Named joint coordinates:
• • • • •

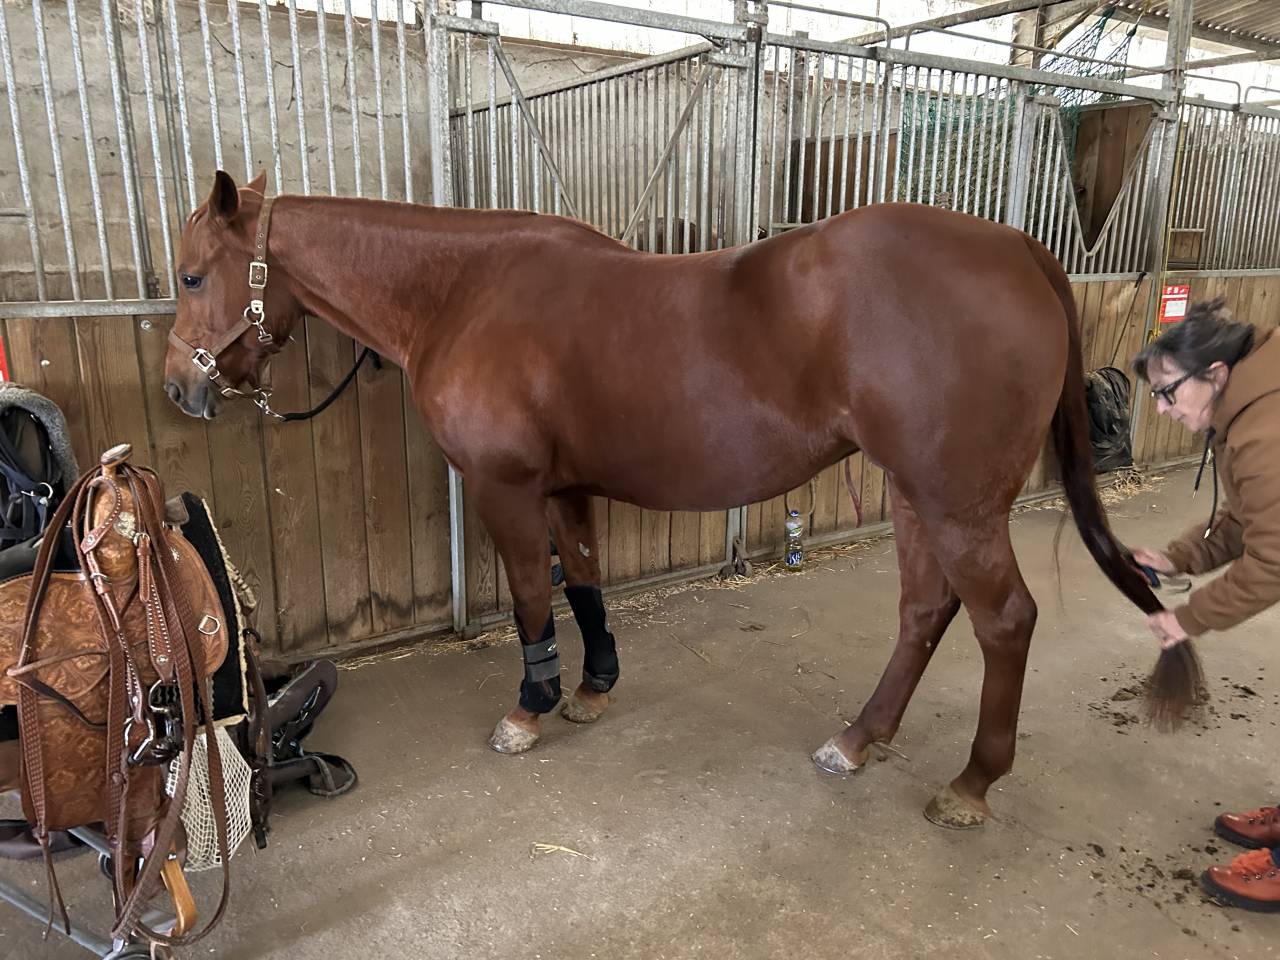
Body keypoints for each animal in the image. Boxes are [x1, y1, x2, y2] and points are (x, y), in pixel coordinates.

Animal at [162, 169, 1181, 828]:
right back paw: (858, 740)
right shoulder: (567, 486)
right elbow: (581, 583)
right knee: (926, 611)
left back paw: (972, 783)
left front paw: (528, 710)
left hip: (957, 503)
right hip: (916, 496)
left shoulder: (506, 487)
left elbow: (530, 596)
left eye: (191, 274)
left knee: (1003, 620)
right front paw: (591, 690)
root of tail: (1019, 249)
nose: (179, 387)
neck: (467, 291)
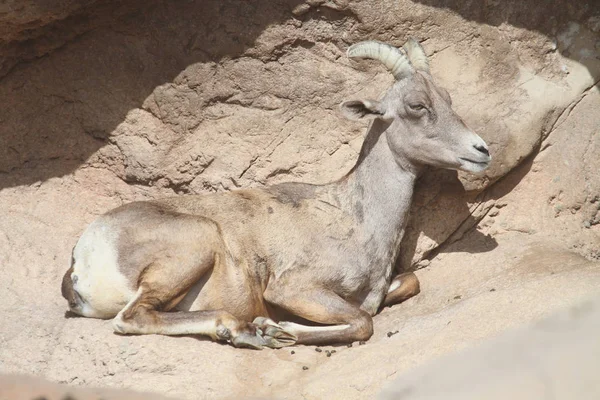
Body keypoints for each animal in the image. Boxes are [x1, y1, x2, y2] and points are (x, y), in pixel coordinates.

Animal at [61, 39, 492, 348]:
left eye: (448, 99)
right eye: (417, 105)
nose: (481, 151)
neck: (353, 218)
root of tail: (85, 256)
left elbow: (405, 286)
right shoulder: (294, 289)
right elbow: (362, 321)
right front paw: (277, 328)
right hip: (196, 242)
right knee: (135, 318)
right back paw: (243, 331)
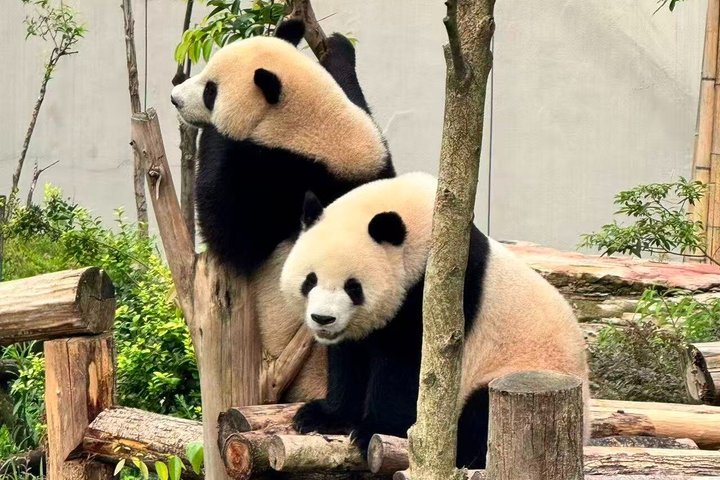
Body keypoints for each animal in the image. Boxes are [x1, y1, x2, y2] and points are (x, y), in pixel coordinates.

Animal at [170, 20, 395, 401]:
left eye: (211, 90)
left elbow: (231, 232)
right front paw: (336, 49)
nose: (175, 98)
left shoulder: (279, 181)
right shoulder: (374, 161)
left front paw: (218, 132)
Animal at [280, 172, 590, 468]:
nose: (323, 318)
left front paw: (374, 431)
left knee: (483, 413)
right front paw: (321, 415)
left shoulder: (437, 294)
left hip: (519, 369)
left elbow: (407, 367)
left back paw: (463, 453)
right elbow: (350, 359)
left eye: (353, 287)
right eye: (310, 280)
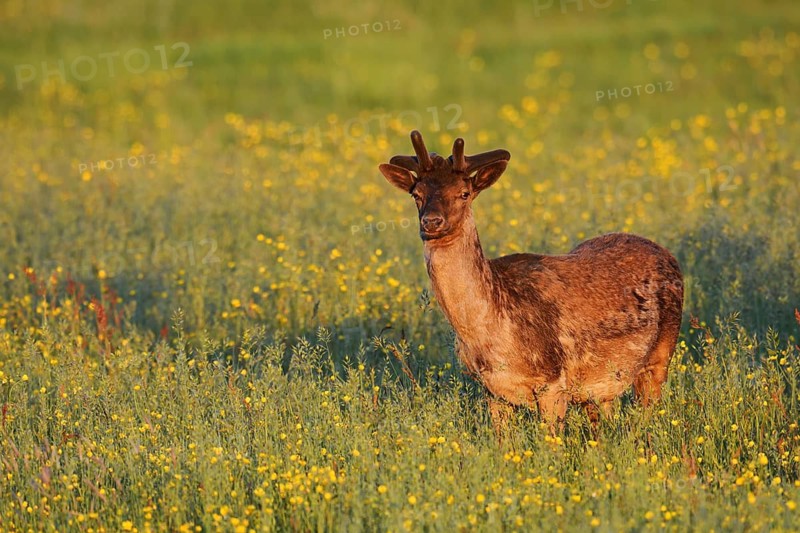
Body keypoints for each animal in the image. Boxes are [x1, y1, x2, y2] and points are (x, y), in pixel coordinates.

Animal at [378, 130, 684, 433]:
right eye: (416, 194)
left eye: (464, 193)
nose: (432, 222)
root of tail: (668, 254)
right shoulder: (492, 390)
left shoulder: (553, 382)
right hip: (599, 388)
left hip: (661, 353)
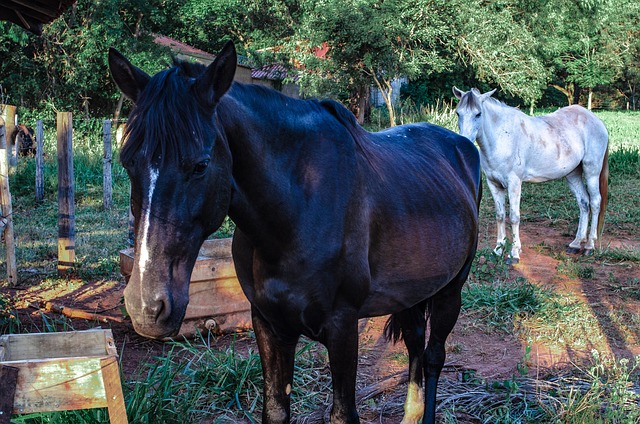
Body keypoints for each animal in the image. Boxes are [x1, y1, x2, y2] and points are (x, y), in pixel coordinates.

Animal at [109, 42, 482, 424]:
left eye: (200, 166)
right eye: (128, 162)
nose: (146, 307)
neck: (297, 211)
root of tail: (462, 144)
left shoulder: (343, 327)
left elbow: (343, 413)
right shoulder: (269, 324)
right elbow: (275, 409)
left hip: (452, 289)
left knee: (434, 356)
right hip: (413, 291)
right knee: (415, 343)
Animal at [453, 87, 609, 263]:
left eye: (478, 114)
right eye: (458, 113)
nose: (464, 142)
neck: (503, 137)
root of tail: (596, 120)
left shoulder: (514, 183)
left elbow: (514, 217)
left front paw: (514, 253)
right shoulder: (494, 184)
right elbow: (500, 216)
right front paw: (497, 251)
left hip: (591, 171)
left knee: (595, 202)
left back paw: (589, 246)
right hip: (573, 174)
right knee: (584, 203)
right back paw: (575, 244)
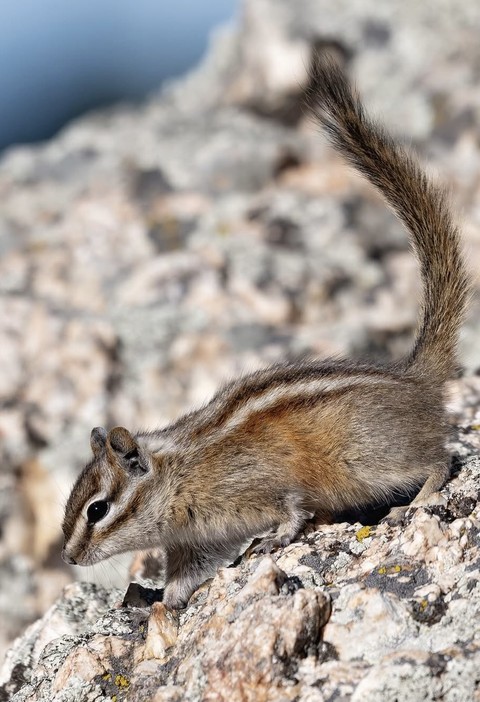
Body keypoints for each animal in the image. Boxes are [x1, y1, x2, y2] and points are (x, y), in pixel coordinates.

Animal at [62, 56, 469, 609]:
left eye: (97, 510)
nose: (68, 557)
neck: (177, 475)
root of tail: (416, 380)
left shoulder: (259, 488)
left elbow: (291, 508)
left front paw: (277, 537)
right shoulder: (195, 541)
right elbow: (186, 575)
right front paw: (159, 602)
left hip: (369, 459)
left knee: (440, 459)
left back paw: (417, 500)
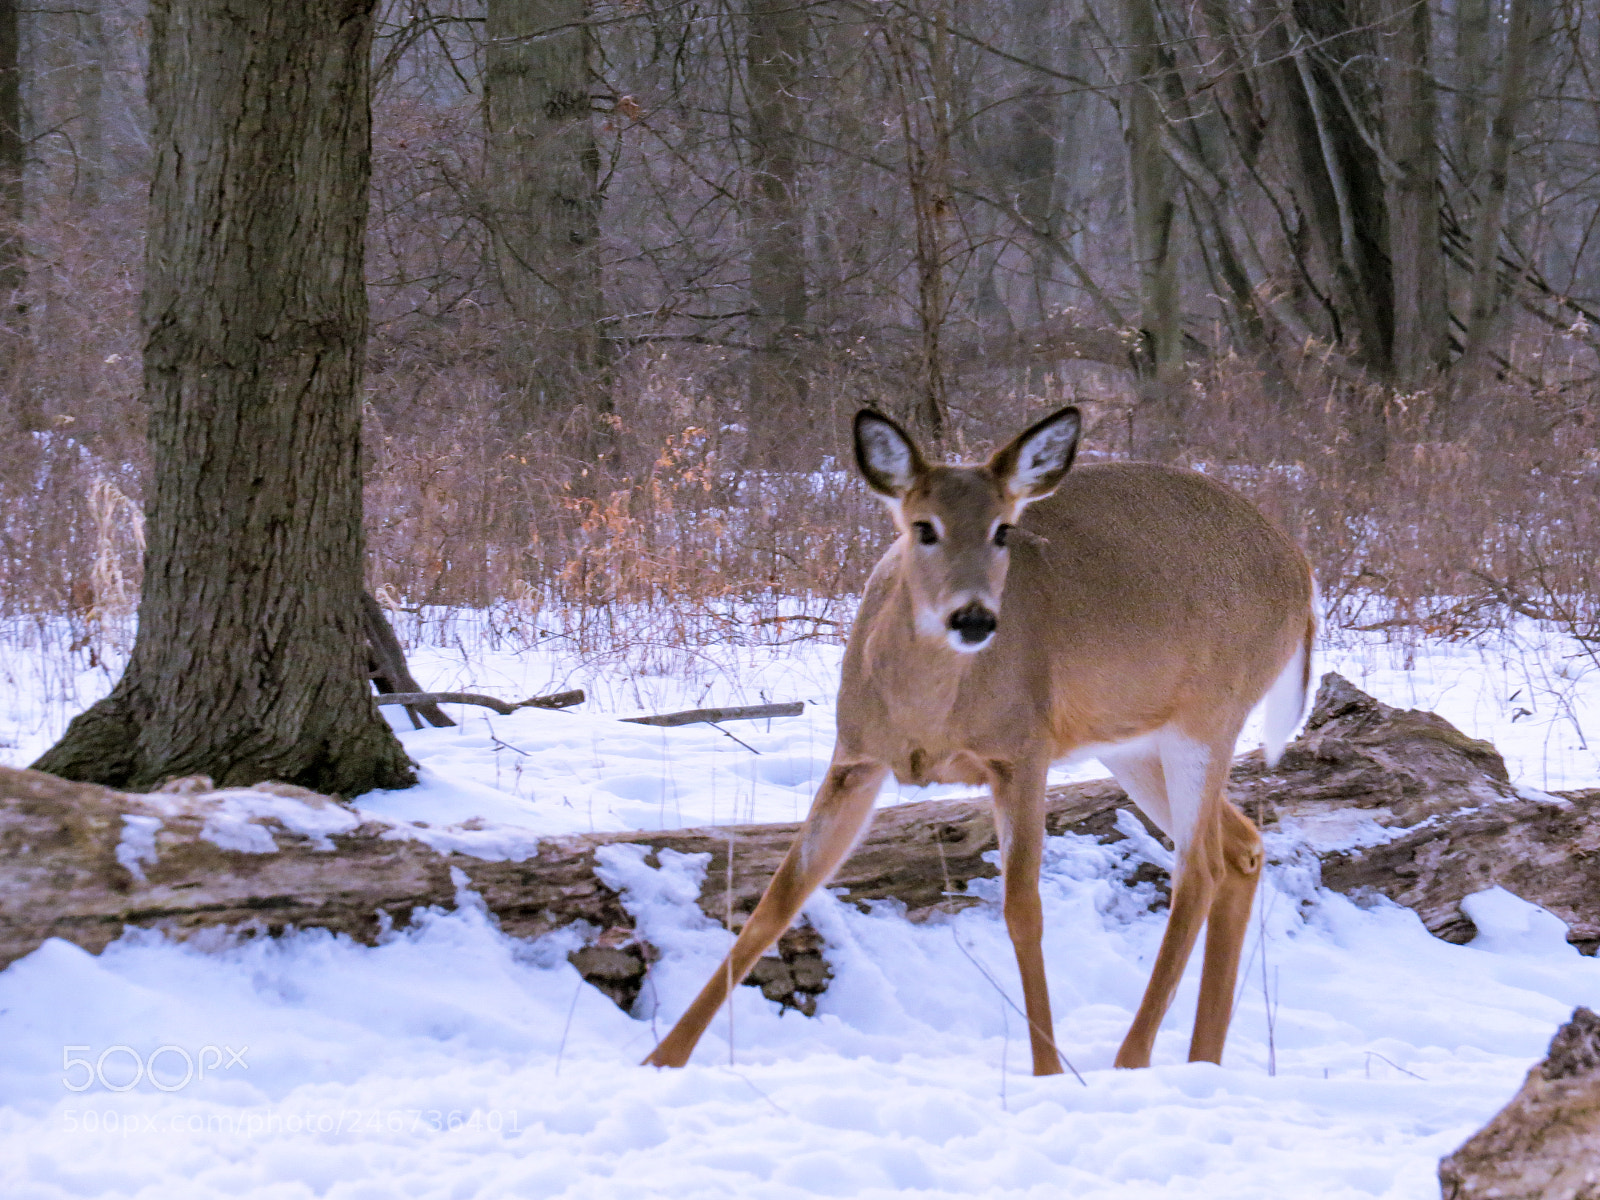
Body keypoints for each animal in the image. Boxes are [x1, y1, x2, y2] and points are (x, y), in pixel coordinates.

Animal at [644, 406, 1316, 1075]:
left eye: (1002, 531)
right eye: (924, 528)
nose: (973, 618)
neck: (930, 718)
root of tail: (1303, 574)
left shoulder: (1021, 751)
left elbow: (1023, 911)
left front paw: (1049, 1073)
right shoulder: (855, 757)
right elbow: (778, 900)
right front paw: (661, 1060)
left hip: (1207, 718)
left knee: (1197, 869)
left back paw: (1132, 1060)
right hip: (1131, 745)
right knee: (1241, 849)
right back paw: (1202, 1061)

• • • • •

**Task prompt**. For each line above that includes "knee", copy the line.

**Output for this exercise**.
right knee: (926, 611)
left knee: (1003, 620)
right knee: (135, 318)
left knee: (483, 413)
left knee: (434, 356)
right knee: (415, 343)
left knee: (595, 202)
right knee: (584, 203)
left knee: (440, 459)
left knee: (1197, 869)
right knee: (1241, 849)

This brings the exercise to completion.